* The data *

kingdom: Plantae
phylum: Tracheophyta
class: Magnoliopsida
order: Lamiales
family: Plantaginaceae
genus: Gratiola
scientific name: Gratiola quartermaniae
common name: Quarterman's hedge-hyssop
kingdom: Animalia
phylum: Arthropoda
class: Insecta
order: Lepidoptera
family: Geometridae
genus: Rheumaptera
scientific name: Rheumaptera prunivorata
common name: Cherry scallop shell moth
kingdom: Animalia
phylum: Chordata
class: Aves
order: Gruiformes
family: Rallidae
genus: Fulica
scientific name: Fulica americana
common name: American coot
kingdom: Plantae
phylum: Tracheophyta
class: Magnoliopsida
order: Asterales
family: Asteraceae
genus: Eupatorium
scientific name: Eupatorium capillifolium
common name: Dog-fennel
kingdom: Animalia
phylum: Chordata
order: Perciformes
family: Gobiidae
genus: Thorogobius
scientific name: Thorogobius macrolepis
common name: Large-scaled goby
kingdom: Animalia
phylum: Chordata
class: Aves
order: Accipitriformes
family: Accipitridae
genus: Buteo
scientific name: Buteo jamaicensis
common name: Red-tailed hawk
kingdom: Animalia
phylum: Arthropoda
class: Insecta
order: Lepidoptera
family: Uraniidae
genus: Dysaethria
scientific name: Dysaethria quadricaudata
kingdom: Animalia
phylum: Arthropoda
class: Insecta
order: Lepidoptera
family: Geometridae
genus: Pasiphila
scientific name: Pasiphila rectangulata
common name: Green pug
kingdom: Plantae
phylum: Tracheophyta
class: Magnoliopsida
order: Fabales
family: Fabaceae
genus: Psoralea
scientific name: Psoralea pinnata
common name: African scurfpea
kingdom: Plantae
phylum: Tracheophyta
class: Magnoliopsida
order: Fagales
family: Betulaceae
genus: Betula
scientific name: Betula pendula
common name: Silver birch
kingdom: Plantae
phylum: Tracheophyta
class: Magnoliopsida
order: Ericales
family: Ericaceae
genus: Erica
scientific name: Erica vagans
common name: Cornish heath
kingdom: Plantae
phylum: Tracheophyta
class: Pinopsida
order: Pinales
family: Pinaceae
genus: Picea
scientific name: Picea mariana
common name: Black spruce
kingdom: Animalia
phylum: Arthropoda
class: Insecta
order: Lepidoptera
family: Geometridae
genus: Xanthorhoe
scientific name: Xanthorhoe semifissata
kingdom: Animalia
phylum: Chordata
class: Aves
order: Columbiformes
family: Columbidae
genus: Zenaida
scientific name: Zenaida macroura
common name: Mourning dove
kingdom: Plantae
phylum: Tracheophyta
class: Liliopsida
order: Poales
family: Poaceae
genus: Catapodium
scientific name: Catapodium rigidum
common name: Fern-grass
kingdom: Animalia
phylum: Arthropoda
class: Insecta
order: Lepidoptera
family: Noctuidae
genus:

* Problem to work on *
Copy every one of the lines above word for word, keeping their order.

* Finished exercise *
kingdom: Plantae
phylum: Tracheophyta
class: Magnoliopsida
order: Lamiales
family: Plantaginaceae
genus: Gratiola
scientific name: Gratiola quartermaniae
common name: Quarterman's hedge-hyssop
kingdom: Animalia
phylum: Arthropoda
class: Insecta
order: Lepidoptera
family: Geometridae
genus: Rheumaptera
scientific name: Rheumaptera prunivorata
common name: Cherry scallop shell moth
kingdom: Animalia
phylum: Chordata
class: Aves
order: Gruiformes
family: Rallidae
genus: Fulica
scientific name: Fulica americana
common name: American coot
kingdom: Plantae
phylum: Tracheophyta
class: Magnoliopsida
order: Asterales
family: Asteraceae
genus: Eupatorium
scientific name: Eupatorium capillifolium
common name: Dog-fennel
kingdom: Animalia
phylum: Chordata
order: Perciformes
family: Gobiidae
genus: Thorogobius
scientific name: Thorogobius macrolepis
common name: Large-scaled goby
kingdom: Animalia
phylum: Chordata
class: Aves
order: Accipitriformes
family: Accipitridae
genus: Buteo
scientific name: Buteo jamaicensis
common name: Red-tailed hawk
kingdom: Animalia
phylum: Arthropoda
class: Insecta
order: Lepidoptera
family: Uraniidae
genus: Dysaethria
scientific name: Dysaethria quadricaudata
kingdom: Animalia
phylum: Arthropoda
class: Insecta
order: Lepidoptera
family: Geometridae
genus: Pasiphila
scientific name: Pasiphila rectangulata
common name: Green pug
kingdom: Plantae
phylum: Tracheophyta
class: Magnoliopsida
order: Fabales
family: Fabaceae
genus: Psoralea
scientific name: Psoralea pinnata
common name: African scurfpea
kingdom: Plantae
phylum: Tracheophyta
class: Magnoliopsida
order: Fagales
family: Betulaceae
genus: Betula
scientific name: Betula pendula
common name: Silver birch
kingdom: Plantae
phylum: Tracheophyta
class: Magnoliopsida
order: Ericales
family: Ericaceae
genus: Erica
scientific name: Erica vagans
common name: Cornish heath
kingdom: Plantae
phylum: Tracheophyta
class: Pinopsida
order: Pinales
family: Pinaceae
genus: Picea
scientific name: Picea mariana
common name: Black spruce
kingdom: Animalia
phylum: Arthropoda
class: Insecta
order: Lepidoptera
family: Geometridae
genus: Xanthorhoe
scientific name: Xanthorhoe semifissata
kingdom: Animalia
phylum: Chordata
class: Aves
order: Columbiformes
family: Columbidae
genus: Zenaida
scientific name: Zenaida macroura
common name: Mourning dove
kingdom: Plantae
phylum: Tracheophyta
class: Liliopsida
order: Poales
family: Poaceae
genus: Catapodium
scientific name: Catapodium rigidum
common name: Fern-grass
kingdom: Animalia
phylum: Arthropoda
class: Insecta
order: Lepidoptera
family: Noctuidae
genus:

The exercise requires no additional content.